I have lost count of the times that I’ve read posts on the internet saying “I have a soft copy of a lens” then they either return the lens to the shop or send it to canon, nikon or whoever who test it and then reply “It is within tolerence.” only for the photographer to scream conspiracy bad mouth the company over the internet and generally throw his toys out of the pram. If you buy a lens that is soft or indeed buy any lens really you should have it matched to the camera body and I’ll tell you why.

Imagine that a camera manufacturer has a tolerence of +5 to -5 for cameras and lenses +5 being front focus and -5 being rear focus. You buy a camera and it is a +5 and by fluke the lens is a +5. You think you’ve bought kit that is bang on, super sharp, you’ve lucked out and bought great copies of both camera and lens. Except you haven’t. You’ve just bought two products that are just about acceptable, but luckily for you the errors cancel each other out.

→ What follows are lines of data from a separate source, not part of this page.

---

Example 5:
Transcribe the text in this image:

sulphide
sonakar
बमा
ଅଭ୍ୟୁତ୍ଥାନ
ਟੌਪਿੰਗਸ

Now after a while you buy a new lens it’s a perfect copy, a 0. Of course when you try it is softer than your other lens, you send it back and the manufacturer tells you it’s within tolerance, cue gnashing of teeth, irate forum posts, and switch from brand x to brand y at a cost of thousands of  to the photographer.

What he should have done is sent all of his lenses and camera bodies to be serviced and matched to each other. With higher end bodies you can now check and adjust lenses via a lens calibration option, but unless you can be sure of having  a perfect testing procedure it’s not 100%.  I’ve certainly used it and got lenses to perform better though, but not as well as when I sent them in to a qualified repairer.

If you buy a new lens and are not happy with it,  by all means send it back to the manufacturer but make sure you send a camera body with it. Without a camera body the service engineer has nothing to calibrate to and you may end up with a lens that is worse than you started with. Also remember that wear and tear, as well as knocks and vibrations during transport has an effect too so ideally you want to get all of you equipment checked out once a year if you can.

Remember having accurately calibrated equipment is essential if you want consistent results.